Features

Experts say variable pricing can help California’s energy woes

By Andrew Bridges Associated Press Writer
Monday March 05, 2001

LOS ANGELES – California could make enormous strides in conserving energy if the state’s electricity was priced like most other commodities, efficiency experts say. 

Most consumers are charged the same price for power throughout the year, regardless of wild fluctuations in generation and transmission costs. 

Advocates favor real-time pricing that would vary the price from day to day. High prices, they argue, could encourage large industrial and commercial users to cut back when electricity is in shortest supply. Energy-intensive activities — whether making microchips or smelting ore — would be shifted to off-peak hours when prices are lower. 

“Right now, absent real-time prices, the system is at best archaic, at worst hypocritical,” said Arthur Rosenfeld, a member of the California Energy Commission, which helps set state energy policy. “We ask people to conserve, but we don’t reward them when we need them to conserve.” 

“In my view, prices have only one function: to convey to the consumer the scarcity of that commodity,” said Ahmad Faruqui, area manager for retail and power markets for EPRI, a Palo Alto, Calif., nonprofit research and development group that studies the utility industry. 

Real-time pricing might have prevented rolling blackouts that hit the state in January. 

“Two hundred megawatts was the deficit during one blackout,” Faruqui said. “It would have easily compensated for it.” 

Real-time pricing is already common in the airline industry, where ticket prices invariably soar as the day of a flight approaches and seats fill up. 

Last year, the Seattle Mariners experimented with a similar system for baseball tickets. 

Among utilities, the Georgia Power Co. runs the nation’s largest real-time pricing program. It issues price bulletins on both an hour- and day-ahead basis for more than 1,600 large consumers, including factories, churches and grocery stores. 

An insulation factory shifted production to Wednesday through Sunday to take advantage of cheap weekend power, said Michael O’Sheasy, manager of product design for the Georgia utility. 

“It’s amazing how ingenious people become when it affects their bottom line,” O’Sheasy said. 

During the summer, when the Georgia heat sparks increased use of air conditioning, the program can reduce the amount of power the utility must generate by 800 megawatts, or about 5 percent. 

Although not a large number, it’s worth as much as $1 million per hour in savings, because power is typically most expensive to generate at times of peak demand, O’Sheasy said. The cost would otherwise be passed on to consumers. 

Other utilities, such as Puget Sound Energy, are beginning to include detailed information in customers’ bills about their power use and the wholesale price of that electricity at the time it was used. 

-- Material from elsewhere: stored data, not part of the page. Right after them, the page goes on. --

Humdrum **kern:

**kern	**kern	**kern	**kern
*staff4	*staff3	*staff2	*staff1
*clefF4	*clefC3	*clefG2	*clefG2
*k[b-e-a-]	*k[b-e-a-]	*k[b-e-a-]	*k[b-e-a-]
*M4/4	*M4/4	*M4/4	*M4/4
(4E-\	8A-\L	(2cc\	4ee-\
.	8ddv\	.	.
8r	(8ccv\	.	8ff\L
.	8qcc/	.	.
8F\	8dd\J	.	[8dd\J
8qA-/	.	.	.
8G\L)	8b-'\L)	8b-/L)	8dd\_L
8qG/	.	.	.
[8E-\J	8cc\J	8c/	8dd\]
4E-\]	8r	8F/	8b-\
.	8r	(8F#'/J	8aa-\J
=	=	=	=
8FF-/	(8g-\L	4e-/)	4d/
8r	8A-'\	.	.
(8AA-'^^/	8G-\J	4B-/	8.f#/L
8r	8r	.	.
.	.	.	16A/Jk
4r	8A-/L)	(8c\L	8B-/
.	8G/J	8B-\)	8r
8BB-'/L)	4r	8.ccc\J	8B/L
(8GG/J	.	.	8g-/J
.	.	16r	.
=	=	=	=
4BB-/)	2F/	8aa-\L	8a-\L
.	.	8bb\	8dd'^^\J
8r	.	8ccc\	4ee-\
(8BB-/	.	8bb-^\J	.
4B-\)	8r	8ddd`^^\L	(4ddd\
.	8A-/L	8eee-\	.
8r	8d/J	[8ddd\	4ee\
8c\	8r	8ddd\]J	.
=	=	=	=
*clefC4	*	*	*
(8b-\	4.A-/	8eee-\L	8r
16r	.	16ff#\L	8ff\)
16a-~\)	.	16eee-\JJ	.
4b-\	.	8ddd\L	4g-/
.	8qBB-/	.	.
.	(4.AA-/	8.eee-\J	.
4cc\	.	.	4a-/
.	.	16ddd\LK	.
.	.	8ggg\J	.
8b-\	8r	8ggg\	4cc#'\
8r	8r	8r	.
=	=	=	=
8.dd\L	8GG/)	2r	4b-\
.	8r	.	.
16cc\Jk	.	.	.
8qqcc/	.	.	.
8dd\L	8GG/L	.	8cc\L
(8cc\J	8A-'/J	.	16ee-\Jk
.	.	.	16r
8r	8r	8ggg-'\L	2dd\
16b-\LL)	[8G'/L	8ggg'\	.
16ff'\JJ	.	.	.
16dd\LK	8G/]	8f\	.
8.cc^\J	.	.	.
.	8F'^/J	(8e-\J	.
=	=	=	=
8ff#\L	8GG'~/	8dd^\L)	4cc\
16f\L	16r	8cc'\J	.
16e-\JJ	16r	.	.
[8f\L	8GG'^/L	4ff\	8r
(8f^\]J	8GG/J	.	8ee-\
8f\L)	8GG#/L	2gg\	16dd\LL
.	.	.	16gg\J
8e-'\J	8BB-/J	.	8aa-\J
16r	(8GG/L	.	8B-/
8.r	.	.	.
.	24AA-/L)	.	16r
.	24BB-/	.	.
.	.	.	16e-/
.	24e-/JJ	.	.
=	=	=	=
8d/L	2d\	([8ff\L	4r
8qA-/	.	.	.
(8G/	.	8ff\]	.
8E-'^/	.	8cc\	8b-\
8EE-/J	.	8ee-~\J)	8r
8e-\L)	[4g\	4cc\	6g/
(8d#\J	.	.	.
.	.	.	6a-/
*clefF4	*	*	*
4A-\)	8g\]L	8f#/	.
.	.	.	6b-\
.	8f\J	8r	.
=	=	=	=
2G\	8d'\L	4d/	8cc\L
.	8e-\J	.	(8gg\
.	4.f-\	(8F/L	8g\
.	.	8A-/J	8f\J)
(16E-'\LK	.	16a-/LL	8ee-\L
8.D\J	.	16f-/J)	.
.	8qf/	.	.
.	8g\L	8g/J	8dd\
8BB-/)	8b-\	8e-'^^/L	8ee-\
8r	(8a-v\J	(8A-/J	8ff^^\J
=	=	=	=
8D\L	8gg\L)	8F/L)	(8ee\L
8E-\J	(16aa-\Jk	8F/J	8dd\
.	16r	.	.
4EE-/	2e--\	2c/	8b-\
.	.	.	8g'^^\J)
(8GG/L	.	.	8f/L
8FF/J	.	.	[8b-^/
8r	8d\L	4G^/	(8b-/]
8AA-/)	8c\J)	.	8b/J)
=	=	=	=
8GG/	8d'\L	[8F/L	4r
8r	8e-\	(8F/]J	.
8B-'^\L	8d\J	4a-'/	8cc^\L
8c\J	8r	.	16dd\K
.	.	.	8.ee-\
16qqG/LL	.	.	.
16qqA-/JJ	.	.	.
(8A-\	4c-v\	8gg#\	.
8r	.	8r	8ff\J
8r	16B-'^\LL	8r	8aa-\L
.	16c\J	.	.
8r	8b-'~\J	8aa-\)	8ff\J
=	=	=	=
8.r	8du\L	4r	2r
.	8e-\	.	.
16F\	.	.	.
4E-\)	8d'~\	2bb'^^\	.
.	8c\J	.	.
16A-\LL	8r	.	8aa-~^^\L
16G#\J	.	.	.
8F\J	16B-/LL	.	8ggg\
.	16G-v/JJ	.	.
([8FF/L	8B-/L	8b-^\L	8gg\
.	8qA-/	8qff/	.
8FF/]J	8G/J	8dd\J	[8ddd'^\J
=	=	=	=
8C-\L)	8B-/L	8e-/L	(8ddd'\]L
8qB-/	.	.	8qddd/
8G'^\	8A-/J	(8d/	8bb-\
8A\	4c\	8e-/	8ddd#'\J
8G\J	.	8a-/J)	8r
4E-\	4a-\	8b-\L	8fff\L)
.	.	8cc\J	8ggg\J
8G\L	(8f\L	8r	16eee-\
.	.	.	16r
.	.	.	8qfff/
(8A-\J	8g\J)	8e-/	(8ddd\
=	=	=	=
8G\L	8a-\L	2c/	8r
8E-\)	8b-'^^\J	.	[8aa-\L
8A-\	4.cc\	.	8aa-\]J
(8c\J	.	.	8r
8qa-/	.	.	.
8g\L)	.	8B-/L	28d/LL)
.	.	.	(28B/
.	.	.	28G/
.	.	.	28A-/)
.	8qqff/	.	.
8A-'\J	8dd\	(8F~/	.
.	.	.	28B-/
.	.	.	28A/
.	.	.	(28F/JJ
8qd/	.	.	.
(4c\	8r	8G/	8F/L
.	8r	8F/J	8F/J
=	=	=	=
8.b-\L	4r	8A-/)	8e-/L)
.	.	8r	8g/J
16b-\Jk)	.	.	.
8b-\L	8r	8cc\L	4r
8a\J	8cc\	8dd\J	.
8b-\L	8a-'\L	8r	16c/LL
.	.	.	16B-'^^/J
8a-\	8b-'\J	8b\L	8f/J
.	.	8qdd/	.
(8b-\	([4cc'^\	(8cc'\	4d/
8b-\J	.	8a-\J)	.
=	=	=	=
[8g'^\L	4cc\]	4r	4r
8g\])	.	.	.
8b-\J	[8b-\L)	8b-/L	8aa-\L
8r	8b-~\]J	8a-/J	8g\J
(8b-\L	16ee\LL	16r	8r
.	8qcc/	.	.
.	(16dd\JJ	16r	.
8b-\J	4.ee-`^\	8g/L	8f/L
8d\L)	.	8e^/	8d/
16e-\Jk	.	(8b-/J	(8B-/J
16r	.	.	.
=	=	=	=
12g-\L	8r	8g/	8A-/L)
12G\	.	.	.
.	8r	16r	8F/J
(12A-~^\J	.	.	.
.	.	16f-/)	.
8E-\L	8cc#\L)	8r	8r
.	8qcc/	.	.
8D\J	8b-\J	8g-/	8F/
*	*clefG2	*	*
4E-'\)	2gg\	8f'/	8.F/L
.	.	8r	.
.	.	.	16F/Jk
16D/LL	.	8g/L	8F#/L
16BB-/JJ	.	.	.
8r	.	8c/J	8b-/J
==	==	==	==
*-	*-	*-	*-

Anecdotal evidence suggests the information has helped reduce demand by as much as 5 percent, Gary Swofford, the utility’s vice president and chief operating officer, told a San Diego energy conference last month. 

Pacific Gas & Electric Co. began experimenting with real-time pricing in the 1980s. From 1996 to 1998, the utility ran a pilot program at the San Francisco Marriott. It incorporated electricity price information in coordinating the hotel’s heating and cooling system. 

“We figured conservatively we could probably save them 10 percent to 15 percent with a rate-driven system,” said Steve Blanc, a senior research associate at the utility. 

The California Energy Commission will begin a larger experiment this summer.  

The $10 million project will equip buildings around the state with systems to automatically curtail power use by 50 megawatts at times of peak demand.